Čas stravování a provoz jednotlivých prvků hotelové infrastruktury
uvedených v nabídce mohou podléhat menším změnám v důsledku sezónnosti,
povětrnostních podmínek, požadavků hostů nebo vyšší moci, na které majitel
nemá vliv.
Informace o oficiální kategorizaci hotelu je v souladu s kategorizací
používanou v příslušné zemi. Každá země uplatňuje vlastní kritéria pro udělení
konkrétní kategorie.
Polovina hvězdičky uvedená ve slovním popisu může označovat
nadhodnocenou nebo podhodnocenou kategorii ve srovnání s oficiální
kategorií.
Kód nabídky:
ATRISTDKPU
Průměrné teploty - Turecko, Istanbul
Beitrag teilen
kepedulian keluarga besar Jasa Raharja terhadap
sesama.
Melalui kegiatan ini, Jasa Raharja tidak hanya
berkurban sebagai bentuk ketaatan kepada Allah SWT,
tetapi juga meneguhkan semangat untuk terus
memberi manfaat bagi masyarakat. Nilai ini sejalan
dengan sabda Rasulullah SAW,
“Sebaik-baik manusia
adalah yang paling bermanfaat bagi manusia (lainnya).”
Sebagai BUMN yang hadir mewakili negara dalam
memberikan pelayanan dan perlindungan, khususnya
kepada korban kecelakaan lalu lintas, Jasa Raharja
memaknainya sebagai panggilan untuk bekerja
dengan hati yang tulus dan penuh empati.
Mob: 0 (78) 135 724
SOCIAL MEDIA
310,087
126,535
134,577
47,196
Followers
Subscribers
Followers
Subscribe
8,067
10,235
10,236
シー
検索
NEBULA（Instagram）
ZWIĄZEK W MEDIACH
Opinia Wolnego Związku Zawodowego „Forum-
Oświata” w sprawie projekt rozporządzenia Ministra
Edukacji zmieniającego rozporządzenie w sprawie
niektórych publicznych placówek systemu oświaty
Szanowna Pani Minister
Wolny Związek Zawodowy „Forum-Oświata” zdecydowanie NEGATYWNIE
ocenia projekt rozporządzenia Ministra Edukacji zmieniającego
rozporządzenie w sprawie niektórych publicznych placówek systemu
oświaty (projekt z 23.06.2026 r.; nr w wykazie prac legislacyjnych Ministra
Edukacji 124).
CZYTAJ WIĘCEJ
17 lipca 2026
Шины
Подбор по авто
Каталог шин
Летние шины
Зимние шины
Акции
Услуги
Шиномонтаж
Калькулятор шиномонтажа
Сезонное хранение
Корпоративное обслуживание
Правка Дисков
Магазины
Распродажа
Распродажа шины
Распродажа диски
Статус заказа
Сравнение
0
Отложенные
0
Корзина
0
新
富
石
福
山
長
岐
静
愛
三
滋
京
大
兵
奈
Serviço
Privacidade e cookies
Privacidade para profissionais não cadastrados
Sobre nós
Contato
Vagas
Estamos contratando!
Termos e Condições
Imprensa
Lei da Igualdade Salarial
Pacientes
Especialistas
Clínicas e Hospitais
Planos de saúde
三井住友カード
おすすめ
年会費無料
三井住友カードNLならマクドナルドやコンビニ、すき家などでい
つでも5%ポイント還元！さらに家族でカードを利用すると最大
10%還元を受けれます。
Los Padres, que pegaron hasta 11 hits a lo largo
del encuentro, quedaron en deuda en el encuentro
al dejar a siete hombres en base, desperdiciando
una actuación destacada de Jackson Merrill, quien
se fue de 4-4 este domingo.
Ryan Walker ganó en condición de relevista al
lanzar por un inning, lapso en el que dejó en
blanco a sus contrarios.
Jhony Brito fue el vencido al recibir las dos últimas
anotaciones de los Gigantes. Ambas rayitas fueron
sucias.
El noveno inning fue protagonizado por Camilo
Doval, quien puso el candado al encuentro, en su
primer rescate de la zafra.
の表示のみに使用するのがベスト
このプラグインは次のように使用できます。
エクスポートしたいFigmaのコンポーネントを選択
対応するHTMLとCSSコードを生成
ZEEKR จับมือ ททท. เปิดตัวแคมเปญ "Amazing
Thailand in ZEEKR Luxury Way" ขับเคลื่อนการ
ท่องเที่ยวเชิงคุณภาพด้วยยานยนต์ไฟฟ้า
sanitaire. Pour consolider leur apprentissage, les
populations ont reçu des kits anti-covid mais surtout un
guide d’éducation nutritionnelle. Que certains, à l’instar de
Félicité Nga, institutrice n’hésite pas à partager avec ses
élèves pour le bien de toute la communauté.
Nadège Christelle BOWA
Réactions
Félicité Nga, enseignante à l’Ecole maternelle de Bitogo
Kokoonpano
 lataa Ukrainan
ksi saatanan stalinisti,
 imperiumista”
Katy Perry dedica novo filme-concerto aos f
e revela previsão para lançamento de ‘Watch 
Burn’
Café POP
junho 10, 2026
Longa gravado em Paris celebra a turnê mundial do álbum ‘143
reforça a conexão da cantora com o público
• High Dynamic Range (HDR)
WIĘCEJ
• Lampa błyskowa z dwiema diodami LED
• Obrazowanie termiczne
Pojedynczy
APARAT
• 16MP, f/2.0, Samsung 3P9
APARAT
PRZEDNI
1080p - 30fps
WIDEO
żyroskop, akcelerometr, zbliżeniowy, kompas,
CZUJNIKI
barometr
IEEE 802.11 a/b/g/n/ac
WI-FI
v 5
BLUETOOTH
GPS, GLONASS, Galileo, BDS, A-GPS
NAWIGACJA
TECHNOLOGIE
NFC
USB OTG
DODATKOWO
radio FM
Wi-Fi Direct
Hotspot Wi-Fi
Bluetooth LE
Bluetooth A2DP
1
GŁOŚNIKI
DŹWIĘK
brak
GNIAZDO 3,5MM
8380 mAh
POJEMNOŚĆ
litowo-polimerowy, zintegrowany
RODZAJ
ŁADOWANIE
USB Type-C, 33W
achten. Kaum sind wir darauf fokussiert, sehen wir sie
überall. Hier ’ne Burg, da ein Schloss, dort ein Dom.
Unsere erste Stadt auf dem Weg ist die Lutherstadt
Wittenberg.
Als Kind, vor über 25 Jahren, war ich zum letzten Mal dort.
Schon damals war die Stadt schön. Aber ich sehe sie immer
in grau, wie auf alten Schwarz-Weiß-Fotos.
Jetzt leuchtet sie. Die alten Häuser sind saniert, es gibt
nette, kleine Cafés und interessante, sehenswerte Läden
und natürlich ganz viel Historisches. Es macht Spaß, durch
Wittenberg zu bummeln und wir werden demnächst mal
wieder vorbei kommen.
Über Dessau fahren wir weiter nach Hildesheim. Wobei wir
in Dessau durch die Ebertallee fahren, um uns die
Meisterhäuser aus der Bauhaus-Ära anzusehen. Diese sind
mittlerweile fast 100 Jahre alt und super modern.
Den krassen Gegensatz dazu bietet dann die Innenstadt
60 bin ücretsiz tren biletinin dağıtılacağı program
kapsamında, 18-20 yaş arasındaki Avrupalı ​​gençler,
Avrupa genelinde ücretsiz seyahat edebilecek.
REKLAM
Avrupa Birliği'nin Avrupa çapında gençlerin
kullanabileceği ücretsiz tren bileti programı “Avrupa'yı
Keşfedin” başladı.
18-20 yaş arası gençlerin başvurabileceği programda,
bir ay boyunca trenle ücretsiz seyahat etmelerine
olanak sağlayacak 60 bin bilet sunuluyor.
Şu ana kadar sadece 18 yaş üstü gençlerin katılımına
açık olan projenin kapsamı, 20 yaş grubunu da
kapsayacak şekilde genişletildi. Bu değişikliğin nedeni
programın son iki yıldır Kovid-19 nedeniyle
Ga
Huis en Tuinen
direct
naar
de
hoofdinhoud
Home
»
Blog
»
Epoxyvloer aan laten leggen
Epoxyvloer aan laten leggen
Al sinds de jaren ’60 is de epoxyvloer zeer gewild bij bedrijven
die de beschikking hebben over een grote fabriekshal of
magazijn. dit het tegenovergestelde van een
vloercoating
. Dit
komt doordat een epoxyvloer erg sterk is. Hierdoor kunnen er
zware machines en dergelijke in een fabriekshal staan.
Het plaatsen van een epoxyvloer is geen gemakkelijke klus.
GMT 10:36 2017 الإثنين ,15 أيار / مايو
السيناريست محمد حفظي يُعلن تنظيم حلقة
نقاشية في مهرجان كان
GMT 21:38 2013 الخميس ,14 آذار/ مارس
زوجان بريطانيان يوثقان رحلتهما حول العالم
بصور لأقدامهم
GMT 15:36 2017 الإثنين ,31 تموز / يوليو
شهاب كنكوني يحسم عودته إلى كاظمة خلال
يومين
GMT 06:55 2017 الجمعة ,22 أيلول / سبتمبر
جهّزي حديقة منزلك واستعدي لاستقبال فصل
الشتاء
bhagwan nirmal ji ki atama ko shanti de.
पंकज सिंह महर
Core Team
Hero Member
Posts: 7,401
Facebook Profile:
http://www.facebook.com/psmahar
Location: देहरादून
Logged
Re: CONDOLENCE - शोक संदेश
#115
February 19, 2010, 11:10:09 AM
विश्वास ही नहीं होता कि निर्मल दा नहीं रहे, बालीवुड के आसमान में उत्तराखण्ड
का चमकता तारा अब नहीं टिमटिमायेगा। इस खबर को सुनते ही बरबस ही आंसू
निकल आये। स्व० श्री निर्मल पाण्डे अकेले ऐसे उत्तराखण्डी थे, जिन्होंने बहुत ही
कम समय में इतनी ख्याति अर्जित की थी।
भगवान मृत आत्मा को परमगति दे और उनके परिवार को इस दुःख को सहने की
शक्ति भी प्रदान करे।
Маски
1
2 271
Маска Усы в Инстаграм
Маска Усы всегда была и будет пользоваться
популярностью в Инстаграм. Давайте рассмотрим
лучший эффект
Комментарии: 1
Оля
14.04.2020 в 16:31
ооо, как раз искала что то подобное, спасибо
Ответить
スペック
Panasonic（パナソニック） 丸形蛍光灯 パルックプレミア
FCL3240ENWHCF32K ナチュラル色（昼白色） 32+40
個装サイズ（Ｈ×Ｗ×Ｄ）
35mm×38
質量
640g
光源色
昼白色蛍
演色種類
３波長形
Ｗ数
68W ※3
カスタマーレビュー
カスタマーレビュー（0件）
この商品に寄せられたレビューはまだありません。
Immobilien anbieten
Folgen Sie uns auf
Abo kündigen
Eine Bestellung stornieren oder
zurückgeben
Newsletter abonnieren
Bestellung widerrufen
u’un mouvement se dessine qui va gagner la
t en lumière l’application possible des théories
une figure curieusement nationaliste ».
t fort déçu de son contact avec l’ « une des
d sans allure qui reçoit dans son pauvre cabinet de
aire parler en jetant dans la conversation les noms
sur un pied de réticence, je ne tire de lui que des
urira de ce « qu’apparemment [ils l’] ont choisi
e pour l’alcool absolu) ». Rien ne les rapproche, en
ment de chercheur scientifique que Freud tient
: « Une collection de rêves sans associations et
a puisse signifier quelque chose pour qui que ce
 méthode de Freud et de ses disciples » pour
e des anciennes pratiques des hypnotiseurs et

.....

(ACTIVITY):
Out of the data above, transcribe exactly and only the lines starting with the line that has "Meisterhäuser aus der" and going on through the line that has "18-20 yaş arası gençlerin", both included.

(RESULT FOR THIS EXERCISE):
Meisterhäuser aus der Bauhaus-Ära anzusehen. Diese sind
mittlerweile fast 100 Jahre alt und super modern.
Den krassen Gegensatz dazu bietet dann die Innenstadt
60 bin ücretsiz tren biletinin dağıtılacağı program
kapsamında, 18-20 yaş arasındaki Avrupalı ​​gençler,
Avrupa genelinde ücretsiz seyahat edebilecek.
REKLAM
Avrupa Birliği'nin Avrupa çapında gençlerin
kullanabileceği ücretsiz tren bileti programı “Avrupa'yı
Keşfedin” başladı.
18-20 yaş arası gençlerin başvurabileceği programda,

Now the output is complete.